> **Goal of the exercise**
Your answer must consist of every line from the data below that includes the word "node".

> **Stored data**
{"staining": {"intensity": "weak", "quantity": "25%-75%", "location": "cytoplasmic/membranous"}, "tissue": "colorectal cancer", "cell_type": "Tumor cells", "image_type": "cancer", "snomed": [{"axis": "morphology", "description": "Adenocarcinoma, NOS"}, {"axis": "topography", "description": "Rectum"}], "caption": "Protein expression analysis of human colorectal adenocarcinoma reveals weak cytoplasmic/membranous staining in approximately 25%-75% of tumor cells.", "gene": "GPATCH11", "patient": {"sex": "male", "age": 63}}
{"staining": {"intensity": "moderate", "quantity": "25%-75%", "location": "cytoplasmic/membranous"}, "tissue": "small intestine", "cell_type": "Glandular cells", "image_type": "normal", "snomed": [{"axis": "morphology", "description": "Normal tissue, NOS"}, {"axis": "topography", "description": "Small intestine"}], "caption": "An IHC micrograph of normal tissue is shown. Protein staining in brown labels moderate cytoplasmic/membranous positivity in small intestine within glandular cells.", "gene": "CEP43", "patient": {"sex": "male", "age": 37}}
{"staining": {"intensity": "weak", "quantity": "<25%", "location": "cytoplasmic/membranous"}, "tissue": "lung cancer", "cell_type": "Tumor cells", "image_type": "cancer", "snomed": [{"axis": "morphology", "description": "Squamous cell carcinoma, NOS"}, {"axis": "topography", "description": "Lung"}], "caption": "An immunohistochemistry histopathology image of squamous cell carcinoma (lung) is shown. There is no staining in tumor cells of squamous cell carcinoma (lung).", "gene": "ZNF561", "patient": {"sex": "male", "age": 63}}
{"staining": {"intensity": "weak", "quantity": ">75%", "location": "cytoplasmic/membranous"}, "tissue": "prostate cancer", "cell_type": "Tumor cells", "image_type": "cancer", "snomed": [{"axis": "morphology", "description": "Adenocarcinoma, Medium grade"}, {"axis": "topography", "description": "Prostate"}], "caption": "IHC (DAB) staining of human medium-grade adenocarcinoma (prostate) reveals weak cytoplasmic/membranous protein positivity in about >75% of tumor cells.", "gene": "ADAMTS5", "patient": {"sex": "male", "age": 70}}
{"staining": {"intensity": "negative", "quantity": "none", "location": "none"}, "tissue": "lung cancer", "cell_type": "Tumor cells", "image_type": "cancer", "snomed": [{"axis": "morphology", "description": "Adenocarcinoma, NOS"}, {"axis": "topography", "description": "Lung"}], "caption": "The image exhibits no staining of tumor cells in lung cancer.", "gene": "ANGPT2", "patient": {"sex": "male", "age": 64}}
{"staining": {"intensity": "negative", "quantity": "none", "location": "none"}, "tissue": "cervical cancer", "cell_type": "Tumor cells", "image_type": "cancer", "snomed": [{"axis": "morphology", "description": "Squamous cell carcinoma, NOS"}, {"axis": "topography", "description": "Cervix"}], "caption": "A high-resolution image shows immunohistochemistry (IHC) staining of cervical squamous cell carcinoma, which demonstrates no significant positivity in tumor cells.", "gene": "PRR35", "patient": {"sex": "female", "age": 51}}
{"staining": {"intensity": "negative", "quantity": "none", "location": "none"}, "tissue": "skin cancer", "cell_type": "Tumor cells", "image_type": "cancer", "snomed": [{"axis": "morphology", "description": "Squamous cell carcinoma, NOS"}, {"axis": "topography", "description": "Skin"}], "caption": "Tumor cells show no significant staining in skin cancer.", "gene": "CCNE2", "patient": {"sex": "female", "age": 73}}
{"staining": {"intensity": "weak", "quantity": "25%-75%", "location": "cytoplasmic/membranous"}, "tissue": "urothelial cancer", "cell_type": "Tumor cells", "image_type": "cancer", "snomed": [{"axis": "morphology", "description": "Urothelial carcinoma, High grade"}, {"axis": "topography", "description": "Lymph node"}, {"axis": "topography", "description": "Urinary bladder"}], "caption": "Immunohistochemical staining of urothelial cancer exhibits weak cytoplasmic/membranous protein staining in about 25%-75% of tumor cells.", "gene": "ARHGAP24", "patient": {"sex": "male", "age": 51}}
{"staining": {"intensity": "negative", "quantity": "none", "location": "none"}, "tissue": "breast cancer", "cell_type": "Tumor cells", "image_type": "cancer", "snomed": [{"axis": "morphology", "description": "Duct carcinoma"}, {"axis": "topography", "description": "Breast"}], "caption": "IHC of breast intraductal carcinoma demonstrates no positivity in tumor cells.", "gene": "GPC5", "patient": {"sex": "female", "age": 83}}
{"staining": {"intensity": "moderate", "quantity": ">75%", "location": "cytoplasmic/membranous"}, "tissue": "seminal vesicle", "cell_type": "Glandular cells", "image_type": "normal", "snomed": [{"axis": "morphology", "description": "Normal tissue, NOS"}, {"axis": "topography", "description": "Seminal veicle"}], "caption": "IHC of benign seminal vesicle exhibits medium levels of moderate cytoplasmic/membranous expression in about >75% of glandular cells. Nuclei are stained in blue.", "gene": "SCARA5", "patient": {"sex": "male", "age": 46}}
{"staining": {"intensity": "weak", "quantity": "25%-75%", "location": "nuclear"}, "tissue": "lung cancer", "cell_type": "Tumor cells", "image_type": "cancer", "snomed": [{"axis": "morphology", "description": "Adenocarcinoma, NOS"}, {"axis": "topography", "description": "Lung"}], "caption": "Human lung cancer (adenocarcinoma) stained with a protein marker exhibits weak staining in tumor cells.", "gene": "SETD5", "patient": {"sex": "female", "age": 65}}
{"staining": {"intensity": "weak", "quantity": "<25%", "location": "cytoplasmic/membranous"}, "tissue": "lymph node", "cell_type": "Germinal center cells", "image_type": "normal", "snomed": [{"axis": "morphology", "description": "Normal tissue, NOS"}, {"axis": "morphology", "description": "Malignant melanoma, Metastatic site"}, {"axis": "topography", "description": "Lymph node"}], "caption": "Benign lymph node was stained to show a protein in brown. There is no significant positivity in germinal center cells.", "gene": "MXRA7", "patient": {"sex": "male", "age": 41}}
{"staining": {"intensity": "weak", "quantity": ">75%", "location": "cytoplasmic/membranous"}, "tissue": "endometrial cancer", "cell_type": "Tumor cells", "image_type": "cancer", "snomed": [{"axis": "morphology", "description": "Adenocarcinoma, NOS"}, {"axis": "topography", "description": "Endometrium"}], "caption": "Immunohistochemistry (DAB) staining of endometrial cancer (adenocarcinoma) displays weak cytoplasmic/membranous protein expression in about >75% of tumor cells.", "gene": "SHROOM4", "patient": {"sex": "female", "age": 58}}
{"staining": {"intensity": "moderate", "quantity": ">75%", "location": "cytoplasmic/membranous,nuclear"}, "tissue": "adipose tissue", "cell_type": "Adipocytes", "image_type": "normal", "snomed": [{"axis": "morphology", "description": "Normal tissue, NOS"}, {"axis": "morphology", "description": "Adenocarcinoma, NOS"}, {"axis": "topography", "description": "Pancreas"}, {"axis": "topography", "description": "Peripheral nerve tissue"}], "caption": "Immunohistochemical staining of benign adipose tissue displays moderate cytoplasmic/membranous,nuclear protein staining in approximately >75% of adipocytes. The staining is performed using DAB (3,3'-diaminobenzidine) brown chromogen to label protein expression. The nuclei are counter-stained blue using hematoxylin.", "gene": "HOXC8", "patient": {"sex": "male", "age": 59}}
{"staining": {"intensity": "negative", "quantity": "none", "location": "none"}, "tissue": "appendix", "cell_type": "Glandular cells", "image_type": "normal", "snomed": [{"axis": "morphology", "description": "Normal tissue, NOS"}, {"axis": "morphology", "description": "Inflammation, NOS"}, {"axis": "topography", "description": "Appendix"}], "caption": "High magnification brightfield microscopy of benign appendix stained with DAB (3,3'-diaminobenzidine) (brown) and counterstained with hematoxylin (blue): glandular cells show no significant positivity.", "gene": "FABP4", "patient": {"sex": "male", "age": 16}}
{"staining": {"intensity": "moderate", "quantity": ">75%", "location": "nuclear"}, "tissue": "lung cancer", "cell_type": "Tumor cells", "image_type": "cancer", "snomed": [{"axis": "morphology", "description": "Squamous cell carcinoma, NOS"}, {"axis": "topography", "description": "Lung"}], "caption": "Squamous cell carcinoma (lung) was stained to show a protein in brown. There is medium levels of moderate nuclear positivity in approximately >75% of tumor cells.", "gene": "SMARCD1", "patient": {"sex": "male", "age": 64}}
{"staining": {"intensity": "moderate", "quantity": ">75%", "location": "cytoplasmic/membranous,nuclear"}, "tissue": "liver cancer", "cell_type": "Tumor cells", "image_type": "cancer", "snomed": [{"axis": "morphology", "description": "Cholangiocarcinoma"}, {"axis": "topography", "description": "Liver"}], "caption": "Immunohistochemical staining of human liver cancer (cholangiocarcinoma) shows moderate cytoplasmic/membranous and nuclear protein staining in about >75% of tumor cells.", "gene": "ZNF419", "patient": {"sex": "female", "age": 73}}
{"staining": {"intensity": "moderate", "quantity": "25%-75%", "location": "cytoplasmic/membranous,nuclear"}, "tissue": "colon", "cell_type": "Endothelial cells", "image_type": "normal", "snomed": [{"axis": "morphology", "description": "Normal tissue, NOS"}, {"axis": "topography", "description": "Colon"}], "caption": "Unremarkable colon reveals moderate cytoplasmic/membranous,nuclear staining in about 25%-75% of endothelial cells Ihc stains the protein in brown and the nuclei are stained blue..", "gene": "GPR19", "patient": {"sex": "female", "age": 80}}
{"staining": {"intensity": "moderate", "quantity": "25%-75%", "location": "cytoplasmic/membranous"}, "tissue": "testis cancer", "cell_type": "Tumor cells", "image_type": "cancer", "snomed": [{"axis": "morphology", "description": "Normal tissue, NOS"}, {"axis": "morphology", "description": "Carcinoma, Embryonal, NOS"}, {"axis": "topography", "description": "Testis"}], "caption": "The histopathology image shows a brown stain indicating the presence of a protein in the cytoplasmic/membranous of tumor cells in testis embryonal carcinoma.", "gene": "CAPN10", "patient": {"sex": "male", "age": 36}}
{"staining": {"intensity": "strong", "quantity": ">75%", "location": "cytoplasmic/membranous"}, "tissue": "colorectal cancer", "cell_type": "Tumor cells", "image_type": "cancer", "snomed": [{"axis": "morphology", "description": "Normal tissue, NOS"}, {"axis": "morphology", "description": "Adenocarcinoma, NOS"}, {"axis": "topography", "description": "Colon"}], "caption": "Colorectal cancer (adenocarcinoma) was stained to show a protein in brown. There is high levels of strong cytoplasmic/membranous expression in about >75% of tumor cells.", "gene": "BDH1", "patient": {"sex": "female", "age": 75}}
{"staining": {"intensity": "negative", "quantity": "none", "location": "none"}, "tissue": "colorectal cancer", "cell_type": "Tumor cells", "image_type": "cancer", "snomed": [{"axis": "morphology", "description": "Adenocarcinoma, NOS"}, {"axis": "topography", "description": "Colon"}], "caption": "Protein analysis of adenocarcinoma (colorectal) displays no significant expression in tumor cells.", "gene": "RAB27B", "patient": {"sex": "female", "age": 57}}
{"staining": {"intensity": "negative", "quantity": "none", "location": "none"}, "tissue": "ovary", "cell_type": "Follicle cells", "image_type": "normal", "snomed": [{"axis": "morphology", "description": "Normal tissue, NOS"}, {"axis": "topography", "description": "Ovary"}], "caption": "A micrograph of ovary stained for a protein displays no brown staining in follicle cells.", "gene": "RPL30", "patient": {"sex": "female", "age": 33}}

> **Task result**
{"staining": {"intensity": "weak", "quantity": "25%-75%", "location": "cytoplasmic/membranous"}, "tissue": "urothelial cancer", "cell_type": "Tumor cells", "image_type": "cancer", "snomed": [{"axis": "morphology", "description": "Urothelial carcinoma, High grade"}, {"axis": "topography", "description": "Lymph node"}, {"axis": "topography", "description": "Urinary bladder"}], "caption": "Immunohistochemical staining of urothelial cancer exhibits weak cytoplasmic/membranous protein staining in about 25%-75% of tumor cells.", "gene": "ARHGAP24", "patient": {"sex": "male", "age": 51}}
{"staining": {"intensity": "weak", "quantity": "<25%", "location": "cytoplasmic/membranous"}, "tissue": "lymph node", "cell_type": "Germinal center cells", "image_type": "normal", "snomed": [{"axis": "morphology", "description": "Normal tissue, NOS"}, {"axis": "morphology", "description": "Malignant melanoma, Metastatic site"}, {"axis": "topography", "description": "Lymph node"}], "caption": "Benign lymph node was stained to show a protein in brown. There is no significant positivity in germinal center cells.", "gene": "MXRA7", "patient": {"sex": "male", "age": 41}}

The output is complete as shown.